# In a circle of radius 21 cm, an arc subtends an angle of $60^o$ at the centre. Find (i) the length of the arc.(ii) area of the sector formed by the arc.(iii) area of the segment formed by the corresponding chord.

Given:

Radius of the circle $r=21 \mathrm{~cm}$.

Angle subtended by the arc $=60^{\circ}$

To do:

We have to find

(i) the length of the arc.

(ii) area of the sector formed by the arc.

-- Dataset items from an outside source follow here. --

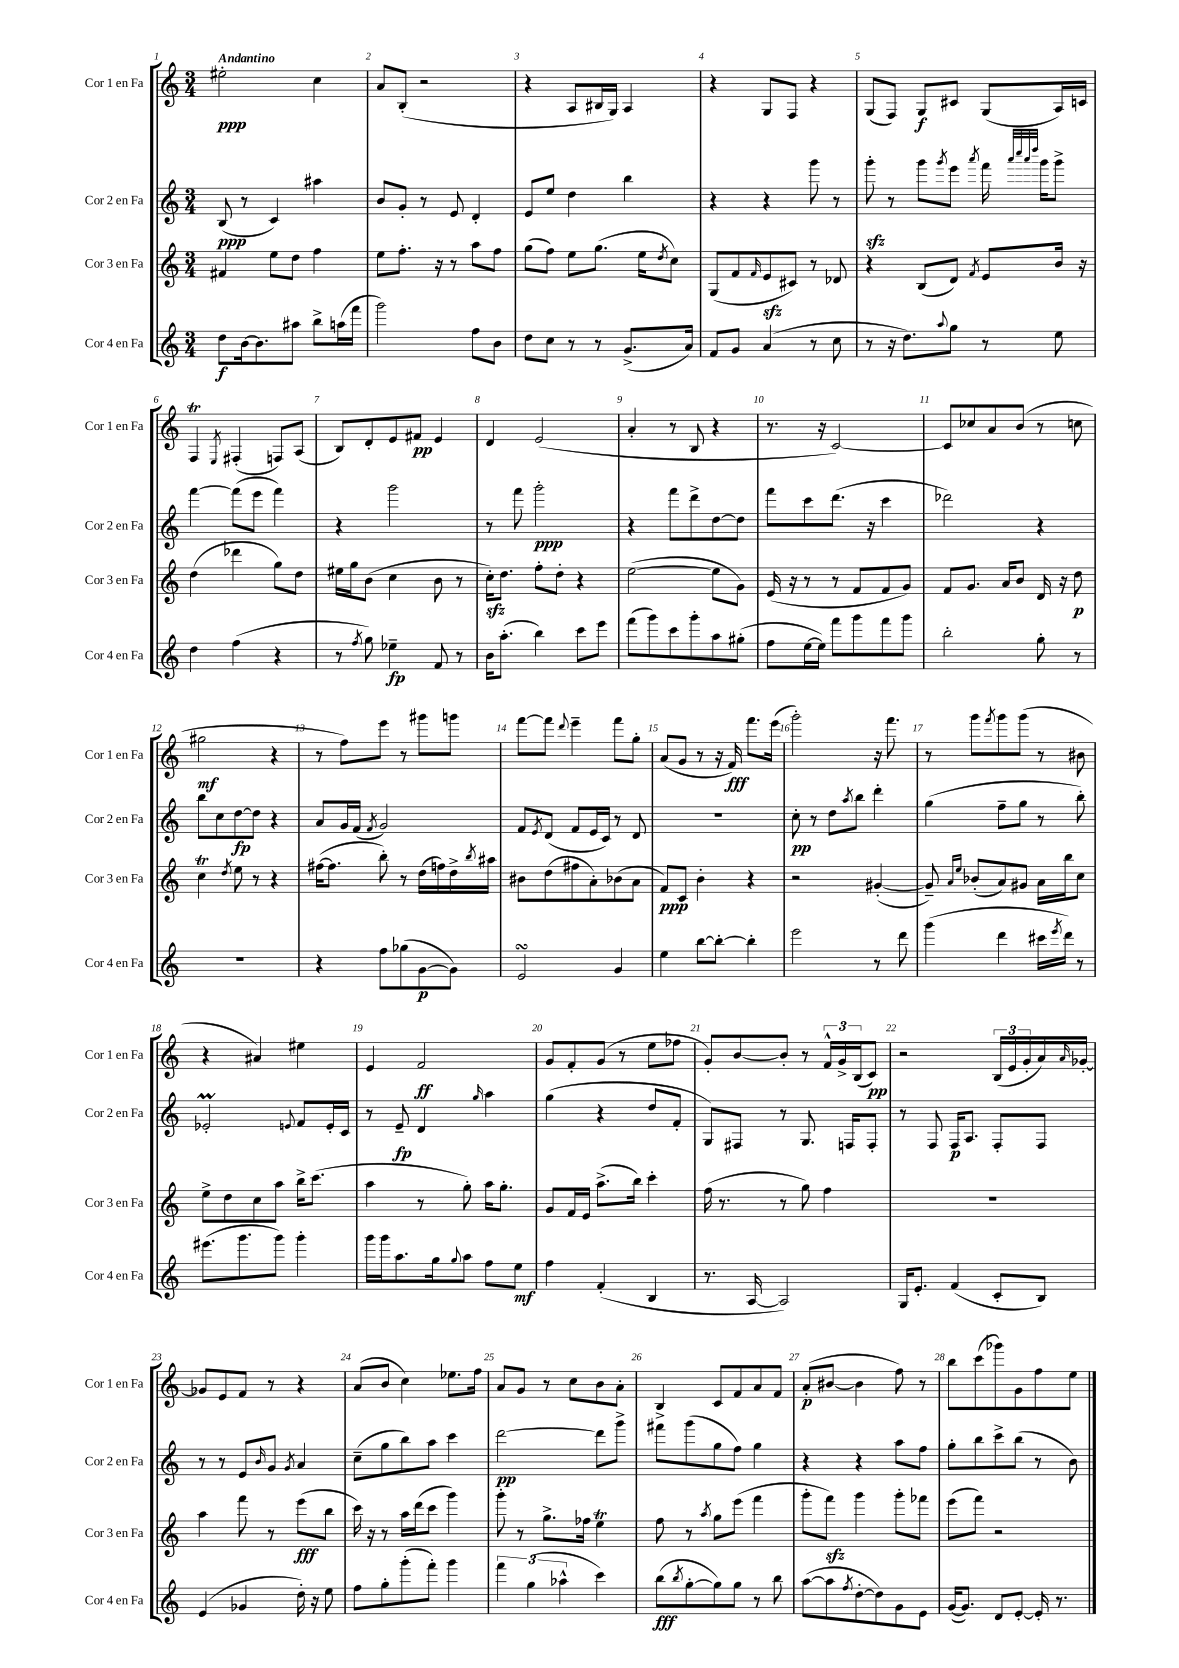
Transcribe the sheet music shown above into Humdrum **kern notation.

**kern	**dynam	**kern	**dynam	**kern	**dynam	**kern	**dynam
*part4	*part4	*part3	*part3	*part2	*part2	*part1	*part1
*staff4	*staff4	*staff3	*staff3	*staff2	*staff2	*staff1	*staff1
*I"Cor 4 en Fa	*	*I"Cor 3 en Fa	*	*I"Cor 2 en Fa	*	*I"Cor 1 en Fa	*
*I'Cor 4 en Fa	*	*I'Cor 3 en Fa	*	*I'Cor 2 en Fa	*	*I'Cor 1 en Fa	*
*clefG2	*	*clefG2	*	*clefG2	*	*clefG2	*
*k[]	*	*k[]	*	*k[]	*	*k[]	*
*M3/4	*	*M3/4	*	*M3/4	*	*M3/4	*
=1	=1	=1	=1	=1	=1	=1	=1
!	!	!	!	!	!	!LO:TX:a:B:t=Andantino	!
8dd\L	f	4f#X/	.	(8B/	ppp	2ee#X'\	ppp
[16b\k	.	.	.	8r	.	.	.
8.b\]	.	.	.	.	.	.	.
.	.	8ee\L	.	4c/)	.	.	.
8aa#X\J	.	8dd\J	.	.	.	.	.
8bb^\L	.	4ff\	.	4aa#X\	.	4cc\	.
(16aan\L	.	.	.	.	.	.	.
16fff\JJ	.	.	.	.	.	.	.
=2	=2	=2	=2	=2	=2	=2	=2
2ggg\)	.	8ee\L	.	8b/L	.	8a/L	.
.	.	8.ff'\J	.	8g'/J	.	(8B'/J	.
.	.	.	.	8r	.	2r	.
.	.	16r	.	.	.	.	.
.	.	8r	.	8e/	.	.	.
8ff\L	.	8aa\L	.	4d'/	.	.	.
8b\J	.	8ff\J	.	.	.	.	.
=3	=3	=3	=3	=3	=3	=3	=3
8dd\L	.	(8gg\L	.	8e/L	.	4r	.
8cc\J	.	8ff\J)	.	8ee/J	.	.	.
8r	.	8ee\L	.	4dd\	.	8A/L	.
8r	.	(8.gg\J	.	.	.	16B#X/L	.
.	.	.	.	.	.	16G/JJ)	.
(8.g^/L	.	.	.	4bb\	.	4A/	.
.	.	16ee\KL	.	.	.	.	.
.	.	8qdd/	.	.	.	.	.
.	.	8cc\J)	.	.	.	.	.
16a/Jk)	.	.	.	.	.	.	.
=4	=4	=4	=4	=4	=4	=4	=4
8f/L	.	(8G/L	.	4r	.	4r	.
8g/J	.	8f/	.	.	.	.	.
.	.	16qqf/	.	.	.	.	.
(4a/	.	8ezz/	.	4r	.	8G/L	.
.	.	8c#X/J)	.	.	.	8F/J	.
8r	.	8r	.	8ggg\	.	4r	.
8cc\	.	8d-X/	.	8r	.	.	.
=5	=5	=5	=5	=5	=5	=5	=5
8r	.	4r	.	8gggzz'\	.	(8G/L	.
16r	.	.	.	8r	.	8F/J)	.
8.dd\L)	.	.	.	.	.	.	.
.	.	(8B/L	.	8ggg\L	.	8G/L	f
8qqaa/	.	.	.	8qggg/	.	.	.
8gg\J	.	8d/J)	.	8eee\J	.	8c#X/J	.
.	.	8qf/	.	8qaaa/	.	.	.
8r	.	8e/L	.	16fff\	.	(8G/L	.
.	.	.	.	32qqaaa/LLL	.	.	.
.	.	.	.	32qqcccc/	.	.	.
.	.	.	.	32qqaaa/	.	.	.
.	.	.	.	32qqdddd/JJJ	.	.	.
.	.	.	.	16ggg\KL	.	.	.
8ee\	.	16b/Jk	.	8ggg^\J	.	16A/L)	.
.	.	16r	.	.	.	16cn/JJ	.
!!LO:LB:g=z
=6	=6	=6	=6	=6	=6	=6	=6
4dd\	.	(4dd\	.	[4fff\	.	4FT/	.
.	.	.	.	.	.	8qE/	.
(4ff\	.	4ddd-X\	.	(8fff\L]	.	(4F#X'/	.
.	.	.	.	8eee\J	.	.	.
4r	.	8gg\L)	.	4fff\)	.	8Fn/L)	.
.	.	8dd\J	.	.	.	(8A/J	.
=7	=7	=7	=7	=7	=7	=7	=7
8r	.	16ee#X\LL	.	4r	.	8B/L)	.
.	.	16gg\J	.	.	.	.	.
8qff/	.	.	.	.	.	.	.
8gg\)	.	(8b\J	.	.	.	8d'/	.
4ee-X~\	fp	4cc\	.	2ggg\	.	8e/	.
.	.	.	.	.	.	8f#X/J	pp
8f/	.	8b\	.	.	.	4e/	.
8r	.	8r	.	.	.	.	.
=8	=8	=8	=8	=8	=8	=8	=8
16b\KL	.	16cczz'\KL)	.	8r	.	4d/	.
(8.aa'\J	.	8.dd\J	.	.	.	.	.
.	.	.	.	8fff\	.	.	.
4bb\)	.	8ff'\L	.	2ggg'\	ppp	(2e/	.
.	.	8dd'\J	.	.	.	.	.
8ccc\L	.	4r	.	.	.	.	.
8eee\J	.	.	.	.	.	.	.
=9	=9	=9	=9	=9	=9	=9	=9
(8fff\L	.	([2ee\	.	4r	.	4a'/	.
8ggg\)	.	.	.	.	.	.	.
8ccc\	.	.	.	8fff\L	.	8r	.
8ggg'\	.	.	.	8ddd^\	.	8B/	.
8aa\	.	8ee\L]	.	[8dd\	.	4r	.
(8gg#X'\J	.	8g\J)	.	8dd\J]	.	.	.
=10	=10	=10	=10	=10	=10	=10	=10
8ff\L	.	(16e/	.	8fff\L	.	8.r	.
.	.	16r	.	.	.	.	.
[16ee\L	.	8r	.	8ccc\	.	.	.
16ee\JJ])	.	.	.	.	.	16r	.
8fff\L	.	8r	.	(8.ddd\J	.	[2c/)	.
8ggg\	.	8f/L	.	.	.	.	.
.	.	.	.	16r	.	.	.
8fff\	.	8f/	.	4ccc\	.	.	.
8ggg\J	.	8g/J)	.	.	.	.	.
=11	=11	=11	=11	=11	=11	=11	=11
2bb'\	.	8f/L	.	2ddd-X\)	.	8c/L]	.
.	.	8.g/J	.	.	.	8cc-X/	.
.	.	.	.	.	.	8a/	.
.	.	16a/KL	.	.	.	.	.
.	.	8b/J	.	.	.	(8b/J	.
8gg'\	.	16d/	.	4r	.	8r	.
.	.	16r	.	.	.	.	.
8r	.	8dd\	p	.	.	8ccn\	.
!!LO:LB:g=z
=12	=12	=12	=12	=12	=12	=12	=12
2.r	.	4ccT\	.	8bb\L	.	2gg#X\	mf
.	.	.	.	8cc\	.	.	.
.	.	8qdd/	.	.	.	.	.
.	.	8ee\	.	[8dd\	fp	.	.
.	.	8r	.	8dd\J]	.	.	.
.	.	4r	.	4r	.	4r	.
=13	=13	=13	=13	=13	=13	=13	=13
4r	.	([16ff#X\KL	.	8a/L	.	8r	.
.	.	8.ff#\J]	.	.	.	.	.
.	.	.	.	16g/L	.	8ff\L)	.
.	.	.	.	(16f/JJ	.	.	.
.	.	.	.	8qf/	.	.	.
8ff\L	.	8bb'\)	.	2g/)	.	8eee\J	.
(8gg-X\	.	8r	.	.	.	8r	.
[8g\	p	(16dd\LL	.	.	.	8ggg#X\L	.
.	.	16ffn\)	.	.	.	.	.
8g\J])	.	16dd^\	.	.	.	8gggn\J	.
.	.	8qbb/	.	.	.	.	.
.	.	16aa#X\JJ	.	.	.	.	.
=14	=14	=14	=14	=14	=14	=14	=14
2esSsS/	.	8b#X\L	.	8f/L	.	[8fff\L	.
.	.	.	.	8qe/	.	.	.
.	.	(8dd\	.	(8d/J	.	8fff\J]	.
.	.	.	.	.	.	8qqddd/	.
.	.	8ff#X\	.	8f/L	.	4eee~\	.
.	.	8a'\)	.	16e/L	.	.	.
.	.	.	.	16c/JJ)	.	.	.
4g/	.	(8b-X\	.	8r	.	8fff\L	.
.	.	8a\J	.	8d/	.	8gg'\J	.
=15	=15	=15	=15	=15	=15	=15	=15
4ee\	.	8f/L)	ppp	2.r	.	(8a/L	.
.	.	8c/J	.	.	.	8g/J	.
[8bb\L	.	4b'\	.	.	.	8r	.
8bb'\J_	.	.	.	.	.	16r	.
.	.	.	.	.	.	16f/)	fff
4bb'\]	.	4r	.	.	.	8.fff\L	.
.	.	.	.	.	.	(16eee\Jk	.
=16	=16	=16	=16	=16	=16	=16	=16
2eee\	.	2r	.	8cc'\	pp	2ggg'\)	.
.	.	.	.	8r	.	.	.
.	.	.	.	8dd\L	.	.	.
.	.	.	.	8qaa/	.	.	.
.	.	.	.	8bb\J	.	.	.
8r	.	([4g#X'/	.	4ddd'\	.	16r	.
.	.	.	.	.	.	8.fff\	.
8ddd\	.	.	.	.	.	.	.
=17	=17	=17	=17	=17	=17	=17	=17
(4ggg\	.	8g#~/])	.	(4gg\	.	8r	.
.	.	16qqa/LL	.	.	.	.	.
.	.	16qqee/JJ	.	.	.	.	.
.	.	(8b-X'/L	.	.	.	8ggg\L	.
.	.	.	.	.	.	8qfff/	.
4ddd\	.	8a/)	.	8ff~\L	.	8ggg\	.
.	.	8g#X/J	.	8gg\J	.	(8ggg\J	.
16ccc#X\LL	.	16a\LL	.	8r	.	8r	.
8qeee/	.	.	.	.	.	.	.
16ddd\JJ)	.	16bb\J	.	.	.	.	.
8r	.	8cc\J	.	8bb'\)	.	8b#X\	.
!!LO:LB:g=z
=18	=18	=18	=18	=18	=18	=18	=18
(8.eee#X\L	.	8ee^\L	.	2e-XM'/	.	4r	.
.	.	8dd\	.	.	.	.	.
8.ggg\	.	.	.	.	.	.	.
.	.	8cc\	.	.	.	4a#X/)	.
8ggg\J)	.	8aa\J	.	.	.	.	.
.	.	.	.	8qqen/	.	.	.
4ggg'\	.	16bb^\KL	.	8f/L	.	4ee#X\	.
.	.	(8.ccc\J	.	.	.	.	.
.	.	.	.	16e'/L	.	.	.
.	.	.	.	16c/JJ	.	.	.
=19	=19	=19	=19	=19	=19	=19	=19
16ggg\LL	.	4aa\	.	8r	.	4e/	.
16ggg\J	.	.	.	.	.	.	.
8.aa\	.	.	.	8e~/	fp	.	.
.	.	8r	.	4d/	.	2f/	ff
16gg\k	.	.	.	.	.	.	.
8qqgg/	.	.	.	.	.	.	.
8aa\J	.	8gg'\)	.	.	.	.	.
.	.	.	.	16qqgg/	.	.	.
8ff\L	.	16aa\KL	.	4aa\	.	.	.
.	.	8.gg'\J	.	.	.	.	.
8ee\J	mf	.	.	.	.	.	.
=20	=20	=20	=20	=20	=20	=20	=20
4ff\	.	8g/L	.	(4gg\	.	8g/L	.
.	.	16f/L	.	.	.	8f'/	.
.	.	16e/JJ	.	.	.	.	.
(4f'/	.	(8.aa^\L	.	4r	.	(8g/J	.
.	.	.	.	.	.	8r	.
.	.	16bb\Jk)	.	.	.	.	.
4B/	.	4ccc'\	.	8dd/L	.	8ee\L	.
.	.	.	.	8f'/J	.	8ff-X\J	.
=21	=21	=21	=21	=21	=21	=21	=21
8.r	.	(16ff\	.	8G/L)	.	8g'/L)	.
.	.	8.r	.	.	.	.	.
.	.	.	.	8F#X/J	.	[8b/	.
[16A/	.	.	.	.	.	.	.
2A/])	.	8r	.	8r	.	8b'/J]	.
.	.	8gg\)	.	8.G/	.	8r	.
.	.	4ff\	.	.	.	24f^^/LL	.
.	.	.	.	.	.	24g^/	.
.	.	.	.	16Fn/KL	.	.	.
.	.	.	.	.	.	(24B/J	.
.	.	.	.	8F'/J	.	8c/J)	pp
=22	=22	=22	=22	=22	=22	=22	=22
16G/KL	.	2.r	.	8r	.	2r	.
8.e'/J	.	.	.	.	.	.	.
.	.	.	.	8F/	.	.	.
(4f/	.	.	.	16F/KL	p	.	.
.	.	.	.	8.A/J	.	.	.
8c'/L	.	.	.	8F'/L	.	(24B/LL	.
.	.	.	.	.	.	24e/	.
.	.	.	.	.	.	24g'/	.
8B/J)	.	.	.	8F/J	.	16a/)	.
.	.	.	.	.	.	16qqa/	.
.	.	.	.	.	.	[16g-X'/JJ	.
!!LO:LB:g=z
=23	=23	=23	=23	=23	=23	=23	=23
(4e/	.	4aa\	.	8r	.	8g-X/L]	.
.	.	.	.	8r	.	8e/	.
4g-X/	.	8fff\	.	8e/L	.	8f/J	.
.	.	.	.	16qqb/	.	.	.
.	.	8r	.	8g/J	.	8r	.
.	.	.	.	8qg/	.	.	.
16dd'\)	.	(8eee\L	fff	4a/	.	4r	.
16r	.	.	.	.	.	.	.
8ee\	.	8bb\J	.	.	.	.	.
=24	=24	=24	=24	=24	=24	=24	=24
8ff\L	.	16ccc\)	.	(8cc~\L	.	(8a/L	.
.	.	16r	.	.	.	.	.
8gg'\	.	8r	.	8gg\	.	8b/J	.
(8ggg'\	.	16aa\LL	.	8bb\)	.	4cc\)	.
.	.	(16ddd\J	.	.	.	.	.
8fff'\J)	.	8ccc\J	.	8aa\J	.	.	.
4ggg\	.	4ggg\)	.	4ccc\	.	8.ee-X\L	.
.	.	.	.	.	.	16ff\Jk	.
=25	=25	=25	=25	=25	=25	=25	=25
6fff\	.	8ggg'\	.	[2ddd\	pp	8a/L	.
.	.	8r	.	.	.	8g/J	.
(6gg\	.	.	.	.	.	.	.
.	.	8.gg^\L	.	.	.	8r	.
6aa-X^^\	.	.	.	.	.	.	.
.	.	.	.	.	.	8cc\L	.
.	.	16ff-X\Jk	.	.	.	.	.
4ccc\)	.	4eet\	.	8ddd\L]	.	8b\	.
.	.	.	.	8ggg^\J	.	8a'\J	.
=26	=26	=26	=26	=26	=26	=26	=26
(8bb\L	fff	8ff\	.	8fff#X\L	.	4B^/	.
8qbb/	.	.	.	.	.	.	.
[8gg'\	.	8r	.	(8ggg\	.	.	.
.	.	8qaa/	.	.	.	.	.
8gg\])	.	8gg\L	.	8gg\	.	8c/L	.
8gg\J	.	(8eee\J	.	8ff\J)	.	8f/	.
8r	.	4fff\	.	4gg\	.	8a/	.
8bb\	.	.	.	.	.	8f/J	.
=27	=27	=27	=27	=27	=27	=27	=27
([8aa\L	.	8ggg'\L	.	4r	.	(8a'/L	p
8aa\]	.	8fffzz\J)	.	.	.	[8b#X/J	.
8qff/	.	.	.	.	.	.	.
[8dd'\	.	4ggg\	.	4r	.	4b#\]	.
8dd\])	.	.	.	.	.	.	.
8g\	.	8ggg'\L	.	8aa\L	.	8ff\)	.
8e\J	.	8fff-X\J	.	8ff\J	.	8r	.
=28	=28	=28	=28	=28	=28	=28	=28
([16g/KL	.	(8eee\L	.	8gg'\L	.	8bb\L	.
8.g/J])	.	.	.	.	.	.	.
.	.	8fff\J)	.	8bb\	.	(8ccc\	.
8d/L	.	2r	.	8ccc^\	.	8ggg-X\)	.
[8e'/J	.	.	.	(8bb\J	.	8g\	.
16e'/]	.	.	.	8r	.	8ff\	.
8.r	.	.	.	.	.	.	.
.	.	.	.	8b\)	.	8ee\J	.
==	==	==	==	==	==	==	==
*-	*-	*-	*-	*-	*-	*-	*-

(iii) area of the segment formed by the corresponding chord.

Solution:

(i) Let the length of the arc be $l$.

We know that,

Length of arc $=2 \pi r(\frac{\theta}{360^{\circ}})$

Therefore,

Length of the arc $l=2 \times \frac{22}{7} \times 21 \times \frac{60^{\circ}}{360^{\circ}} \mathrm{cm}$

$=132 \times \frac{1}{6} \mathrm{cm}$

$=22 \mathrm{cm}$

The length of the arc is $22 \mathrm{~cm}$.

(ii) We know that,

Area of the sector $=\pi r^{2} \times \frac{\theta}{360^{\circ}}$

Therefore,

Area of the sector formed by the arc$=\frac{22}{7}(21)^{2} \times \frac{60^{\circ}}{360^{\circ}}$

$=\frac{22}{7} \times 21 \times 21 \times \frac{1}{6}$

$=231 \mathrm{~cm}^{2}$

The area of the sector is $231 \mathrm{~cm}^{2}$.

(iii) Area of the segment formed by the corresponding chord $=$ Area of the sector $-$ Area of the triangle formed between the chord and the radius of the circle

$=231-(\frac{1}{2} r^{2} \sin \theta)$

$=231-\frac{1}{2} \times(21)^{2} \times \sin 60^{\circ}$

$=231-\frac{1}{2} \times 441 \times \frac{\sqrt{3}}{2}$

$=231-\frac{441 \sqrt{3}}{4}$

$=231-190.95$

$=40.05 \mathrm{~cm}^{2}$

The area of the segment formed by the corresponding chord is $40.05 \mathrm{~cm}^{2}$.